Louis Rolfe MBE

Personal information
- Nationality: British
- Born: 21 July 1997 (age 28) Cambridge, Cambridgeshire, England

Sport
- Country: Great Britain
- Sport: Track cycling
- Disability class: C2

Medal record
Representing Great Britain
Men's Para-cycling
Summer Paralympics
| Bronze medal – third place | 2016 Rio | Ind. Pursuit C2 |
| Gold medal – first place | 2016 Rio | Team Sprint C1-C5 |
Track World Championships
| Gold medal – first place | 2016 Montichiari | Team Sprint |
| Bronze medal – third place | 2016 Montichiari | 1km time trial (C2) |

= Louis Rolfe =

British Paralympic cyclist (born 1997)

Louis Rolfe (born 21 July 1997) is a British Paralympic track cyclist competing in C2 classification events. Rolfe came to note as a cyclist during the 2016 UCI Para-cycling Track World Championships where he was part of the gold medal-winning British team sprint event along with fellow cyclists Jon-Allan Butterworth and Jody Cundy.

==Personal history==
Rolfe was born in 1997 in Cambridge, England. He was born ten weeks premature and has cerebral palsy and hydrocephalus. He attended Coleridge Community College and Parkside Community College from 2008 to 2013.

==Cycling career==
Rolfe was inspired to take up para-sport after being inspired by the events of the 2012 Summer Olympics and Paralympics in London. In December 2012 he attended a para-festival where he was tested by Great Britain Cycling Team coaches. Rolfe was subsequently accepted onto the British Para-cycling Development Programme. He was classified as a C2 classification cyclist and was part of the Great Britain team at the 2015 Newport Para-cycling International. In Newport he won a silver as part of the men's team sprint and a bronze in the 3 km sprint, and was selected to represent his country at the 2015 UCI Para-cycling Track World Championships in Apeldoorn in the Netherlands. The World Championships provided experience for Rolfe and he finished fifth as a part of the team sprint, seventh in the 1 km time trial and 10th in the individual pursuit.

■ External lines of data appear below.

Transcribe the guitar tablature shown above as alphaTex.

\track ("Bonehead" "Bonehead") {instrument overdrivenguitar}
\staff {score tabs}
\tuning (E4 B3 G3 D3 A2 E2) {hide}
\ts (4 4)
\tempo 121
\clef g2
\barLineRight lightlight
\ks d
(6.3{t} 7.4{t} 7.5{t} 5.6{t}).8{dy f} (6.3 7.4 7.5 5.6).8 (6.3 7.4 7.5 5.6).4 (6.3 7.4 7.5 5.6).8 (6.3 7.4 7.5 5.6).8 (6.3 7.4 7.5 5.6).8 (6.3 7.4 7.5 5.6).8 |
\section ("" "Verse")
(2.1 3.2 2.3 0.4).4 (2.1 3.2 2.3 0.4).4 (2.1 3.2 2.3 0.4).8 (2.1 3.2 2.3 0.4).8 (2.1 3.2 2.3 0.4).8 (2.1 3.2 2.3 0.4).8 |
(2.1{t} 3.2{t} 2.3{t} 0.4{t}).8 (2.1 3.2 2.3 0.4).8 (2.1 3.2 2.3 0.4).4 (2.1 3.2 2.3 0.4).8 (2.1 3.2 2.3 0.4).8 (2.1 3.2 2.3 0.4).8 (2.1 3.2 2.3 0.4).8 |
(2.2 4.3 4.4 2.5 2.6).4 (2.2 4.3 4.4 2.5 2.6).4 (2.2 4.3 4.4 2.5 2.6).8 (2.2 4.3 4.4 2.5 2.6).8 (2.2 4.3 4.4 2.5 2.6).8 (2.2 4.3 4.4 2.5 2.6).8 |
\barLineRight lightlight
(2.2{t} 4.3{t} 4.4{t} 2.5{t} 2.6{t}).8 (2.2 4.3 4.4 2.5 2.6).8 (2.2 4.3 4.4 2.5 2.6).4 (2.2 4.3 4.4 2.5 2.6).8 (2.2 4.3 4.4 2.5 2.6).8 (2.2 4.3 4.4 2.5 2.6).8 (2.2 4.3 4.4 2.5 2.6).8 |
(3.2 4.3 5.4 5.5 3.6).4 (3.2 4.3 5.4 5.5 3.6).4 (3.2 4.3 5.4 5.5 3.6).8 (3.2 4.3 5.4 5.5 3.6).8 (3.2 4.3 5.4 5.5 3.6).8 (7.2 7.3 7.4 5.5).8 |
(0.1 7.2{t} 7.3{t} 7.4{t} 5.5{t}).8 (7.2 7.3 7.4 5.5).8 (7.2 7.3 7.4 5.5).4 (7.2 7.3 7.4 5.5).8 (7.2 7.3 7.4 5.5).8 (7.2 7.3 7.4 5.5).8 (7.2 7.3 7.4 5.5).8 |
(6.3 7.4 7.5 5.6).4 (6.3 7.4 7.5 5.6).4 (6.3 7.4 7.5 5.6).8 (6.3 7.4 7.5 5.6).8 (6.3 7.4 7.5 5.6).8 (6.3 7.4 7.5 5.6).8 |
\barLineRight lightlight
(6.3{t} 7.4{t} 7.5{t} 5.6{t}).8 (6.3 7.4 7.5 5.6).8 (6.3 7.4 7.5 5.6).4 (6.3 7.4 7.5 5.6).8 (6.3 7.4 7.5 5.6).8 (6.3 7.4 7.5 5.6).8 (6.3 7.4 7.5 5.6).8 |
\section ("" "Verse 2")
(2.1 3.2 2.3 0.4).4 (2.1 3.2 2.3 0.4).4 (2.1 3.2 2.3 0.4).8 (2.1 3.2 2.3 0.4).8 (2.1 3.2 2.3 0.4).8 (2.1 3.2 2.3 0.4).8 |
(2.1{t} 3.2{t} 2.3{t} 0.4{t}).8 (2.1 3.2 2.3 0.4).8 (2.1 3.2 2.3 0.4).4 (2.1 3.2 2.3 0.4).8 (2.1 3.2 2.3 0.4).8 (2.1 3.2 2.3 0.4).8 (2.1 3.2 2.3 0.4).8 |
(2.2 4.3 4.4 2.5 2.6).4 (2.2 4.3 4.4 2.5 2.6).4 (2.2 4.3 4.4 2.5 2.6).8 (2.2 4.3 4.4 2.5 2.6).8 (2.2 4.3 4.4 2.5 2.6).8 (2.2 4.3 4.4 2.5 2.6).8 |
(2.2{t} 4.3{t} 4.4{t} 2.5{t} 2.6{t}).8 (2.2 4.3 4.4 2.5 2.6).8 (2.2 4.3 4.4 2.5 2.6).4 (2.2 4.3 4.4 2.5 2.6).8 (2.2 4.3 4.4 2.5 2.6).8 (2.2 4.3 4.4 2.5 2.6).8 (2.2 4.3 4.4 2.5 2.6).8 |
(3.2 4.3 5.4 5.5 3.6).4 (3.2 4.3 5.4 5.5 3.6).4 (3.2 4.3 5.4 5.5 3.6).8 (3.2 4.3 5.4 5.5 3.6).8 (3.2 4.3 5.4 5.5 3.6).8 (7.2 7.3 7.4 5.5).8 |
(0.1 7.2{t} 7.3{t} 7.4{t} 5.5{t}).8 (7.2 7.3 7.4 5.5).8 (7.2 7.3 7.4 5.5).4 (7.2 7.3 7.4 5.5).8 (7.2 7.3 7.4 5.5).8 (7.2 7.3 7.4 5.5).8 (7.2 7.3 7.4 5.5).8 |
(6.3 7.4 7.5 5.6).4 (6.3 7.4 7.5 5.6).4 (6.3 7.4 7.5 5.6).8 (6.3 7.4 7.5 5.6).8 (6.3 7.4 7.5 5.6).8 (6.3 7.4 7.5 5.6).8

In 2016, in the buildup to the Rio Paralympics, Rolfe represented Britain at his second Track World Championships, this time in Montichiari. Rolfe entered both the individual pursuit and the time trial, winning a bronze medal in the latter. Originally he was not part of the Team sprint as the line-up was intended to be Jon-Allan Butterworth, Kadeena Cox and Jody Cundy, but prior to the Championship Cox was reclassified and Rolfe was brought in as a late replacement. Despite never having raced together, the three posted a final time of 49.268 to win the gold and set a new world record time.

In August 2016 Rolfe was named as part of the Great Britain team for the 2016 Summer Paralympics.
In September 2016 at the Rio Paralympics Louis won bronze in the individual pursuit 3000m in the C2 class and gold in the 750m team sprint C1-C5 with Jon-Allan Butterworth and Jody Cundy in a world record time of 48.635 Seconds having already posted the previous record in qualifying.

On 31 December 2016 Rolfe was appointed Member of the Order of the British Empire (MBE) in the 2017 New Year Honours List for services to cycling.